Cell therapy with mesenchymal cells is conceived as a regenerative bridge between the structural insult and pharmacological control. After IV administration, UC-MSCs and placenta-derived MSCs migrate to perilesional zones with elevated chemokine expression and over several weeks function as a source of pro-angiogenic and anti-inflammatory factors: VEGF, FGF-2, IGF-1 stimulate new capillary formation; HGF and SDF-1 support hibernating cardiomyocyte survival; local MMP-9 falls, attenuating extracellular matrix degradation and adverse remodelling; macrophages switch from M1 to a regenerative M2 phenotype. Direct intercellular mitochondrial transfer through tunnelling nanotubes is also possible into cardiomyocytes with energy metabolism dysfunction. A meta-analysis of 13 RCTs with 956 patients (Stem Cell Research & Therapy, 2021) showed a significant LVEF increase after MSC transplantation — weighted mean +3.78% (95% CI 2.14–5.42; p<0.001). The UC-MSC subgroup analysis in MI and heart failure (2023) confirms reproducibility of effect. A systematic review of mid- to long-term outcomes (Stem Cell Research & Therapy, 2024) indicates that ejection fraction improvement is sustained at 6, 12, 24, and even 36 months.

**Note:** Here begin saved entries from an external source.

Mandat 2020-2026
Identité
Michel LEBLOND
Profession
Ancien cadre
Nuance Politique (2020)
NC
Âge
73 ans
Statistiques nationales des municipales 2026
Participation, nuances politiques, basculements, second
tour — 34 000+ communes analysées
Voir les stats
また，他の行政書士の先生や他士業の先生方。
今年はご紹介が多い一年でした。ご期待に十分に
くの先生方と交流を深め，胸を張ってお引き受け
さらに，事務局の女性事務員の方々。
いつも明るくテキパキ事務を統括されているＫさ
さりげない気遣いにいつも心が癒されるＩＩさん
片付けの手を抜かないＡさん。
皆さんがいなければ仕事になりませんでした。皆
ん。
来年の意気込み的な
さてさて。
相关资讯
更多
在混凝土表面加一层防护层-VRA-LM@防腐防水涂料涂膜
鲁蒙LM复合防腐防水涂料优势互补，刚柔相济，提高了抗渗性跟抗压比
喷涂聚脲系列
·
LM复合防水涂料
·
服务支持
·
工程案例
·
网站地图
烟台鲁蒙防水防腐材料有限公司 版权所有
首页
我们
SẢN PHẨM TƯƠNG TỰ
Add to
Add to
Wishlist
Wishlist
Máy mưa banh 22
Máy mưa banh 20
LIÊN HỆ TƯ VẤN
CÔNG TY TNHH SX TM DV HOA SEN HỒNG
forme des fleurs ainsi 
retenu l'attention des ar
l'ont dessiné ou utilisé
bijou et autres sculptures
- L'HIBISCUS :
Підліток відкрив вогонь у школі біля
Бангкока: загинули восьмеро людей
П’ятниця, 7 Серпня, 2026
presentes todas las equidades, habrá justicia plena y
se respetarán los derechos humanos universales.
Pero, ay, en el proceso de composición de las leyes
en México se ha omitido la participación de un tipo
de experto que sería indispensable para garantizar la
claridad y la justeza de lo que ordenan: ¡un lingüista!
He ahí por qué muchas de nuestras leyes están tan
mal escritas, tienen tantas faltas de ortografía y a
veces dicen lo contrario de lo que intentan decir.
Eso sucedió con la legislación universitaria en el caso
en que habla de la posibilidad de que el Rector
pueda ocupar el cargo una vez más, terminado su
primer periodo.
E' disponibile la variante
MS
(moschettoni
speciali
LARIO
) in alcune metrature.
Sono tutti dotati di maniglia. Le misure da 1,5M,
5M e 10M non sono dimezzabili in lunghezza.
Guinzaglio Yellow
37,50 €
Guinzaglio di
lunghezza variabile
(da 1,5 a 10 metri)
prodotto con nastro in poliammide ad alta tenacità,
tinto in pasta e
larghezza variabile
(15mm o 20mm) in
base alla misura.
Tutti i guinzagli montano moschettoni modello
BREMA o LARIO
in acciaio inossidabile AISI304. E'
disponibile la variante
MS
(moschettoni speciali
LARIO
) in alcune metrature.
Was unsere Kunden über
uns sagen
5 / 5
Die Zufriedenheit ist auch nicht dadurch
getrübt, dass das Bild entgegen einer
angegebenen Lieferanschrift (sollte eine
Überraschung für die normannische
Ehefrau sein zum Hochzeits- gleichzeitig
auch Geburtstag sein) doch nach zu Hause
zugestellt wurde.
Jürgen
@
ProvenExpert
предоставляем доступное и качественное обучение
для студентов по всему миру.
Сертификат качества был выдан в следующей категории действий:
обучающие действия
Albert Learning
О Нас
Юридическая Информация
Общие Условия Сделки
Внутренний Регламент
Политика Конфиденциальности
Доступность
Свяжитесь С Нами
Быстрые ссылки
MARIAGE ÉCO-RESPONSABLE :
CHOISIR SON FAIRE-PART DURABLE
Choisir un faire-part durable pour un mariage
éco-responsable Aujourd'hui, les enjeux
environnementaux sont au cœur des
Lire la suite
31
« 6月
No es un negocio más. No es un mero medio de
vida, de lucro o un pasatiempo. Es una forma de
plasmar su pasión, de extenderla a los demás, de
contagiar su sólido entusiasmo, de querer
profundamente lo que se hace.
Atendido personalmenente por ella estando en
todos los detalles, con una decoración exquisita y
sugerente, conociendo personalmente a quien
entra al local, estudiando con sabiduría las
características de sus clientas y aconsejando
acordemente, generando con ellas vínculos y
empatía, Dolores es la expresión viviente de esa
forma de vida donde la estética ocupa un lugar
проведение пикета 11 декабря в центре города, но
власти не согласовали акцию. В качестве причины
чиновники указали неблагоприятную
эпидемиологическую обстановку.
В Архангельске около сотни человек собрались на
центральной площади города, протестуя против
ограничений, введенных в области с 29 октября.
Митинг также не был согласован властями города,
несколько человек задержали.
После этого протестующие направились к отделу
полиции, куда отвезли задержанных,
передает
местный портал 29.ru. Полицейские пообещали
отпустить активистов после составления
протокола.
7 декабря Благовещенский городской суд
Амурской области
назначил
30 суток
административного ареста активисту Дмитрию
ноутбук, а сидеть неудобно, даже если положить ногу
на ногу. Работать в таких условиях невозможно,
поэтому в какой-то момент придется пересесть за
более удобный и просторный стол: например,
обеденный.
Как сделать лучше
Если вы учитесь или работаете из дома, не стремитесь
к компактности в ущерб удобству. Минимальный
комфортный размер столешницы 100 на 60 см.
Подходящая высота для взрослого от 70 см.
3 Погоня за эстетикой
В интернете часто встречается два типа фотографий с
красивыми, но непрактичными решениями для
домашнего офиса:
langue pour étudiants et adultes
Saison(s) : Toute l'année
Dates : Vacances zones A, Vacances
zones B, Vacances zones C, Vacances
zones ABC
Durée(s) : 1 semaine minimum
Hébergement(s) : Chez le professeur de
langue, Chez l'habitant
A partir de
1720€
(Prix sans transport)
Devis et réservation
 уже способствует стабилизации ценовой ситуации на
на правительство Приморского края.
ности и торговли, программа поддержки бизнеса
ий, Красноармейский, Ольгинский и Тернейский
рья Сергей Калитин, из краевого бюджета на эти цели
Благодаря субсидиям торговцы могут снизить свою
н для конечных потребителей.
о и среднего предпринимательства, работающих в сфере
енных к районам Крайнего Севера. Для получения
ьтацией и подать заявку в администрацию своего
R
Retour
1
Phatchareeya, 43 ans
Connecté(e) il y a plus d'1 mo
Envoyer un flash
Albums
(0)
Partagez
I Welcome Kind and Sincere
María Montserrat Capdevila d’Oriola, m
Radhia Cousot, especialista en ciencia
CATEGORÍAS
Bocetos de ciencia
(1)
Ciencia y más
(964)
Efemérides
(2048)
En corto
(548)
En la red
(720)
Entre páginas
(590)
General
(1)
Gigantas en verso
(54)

The Hanshi United programme for myocardial infarction is built around these data. Optimal initiation is 1–3 months post-event, when angioplasty or CABG has stabilised flow, the patient is on full four-pillar HFrEF therapy, and haemodynamics are stable. The standard course consists of three intravenous procedures of UC-MSC or placenta-derived MSCs at 15–20 day intervals. In selected patients with a large border zone on cardiac MRI and ischaemic cardiomyopathy with EF 25–40%, local intracoronary administration is possible in a specialised catheterisation laboratory — this route is considered individually. Dual antiplatelet therapy and all standard HFrEF medications continue without interruption. Efficacy is assessed at 3 and 6 months by echocardiography (EF, GLS, end-systolic volume), the 6-minute walk test, NYHA class, and NT-proBNP. Cell therapy is not an alternative to ICD or CRT and does not eliminate indications for bypass surgery — it is a regenerative complement to a proven standard programme.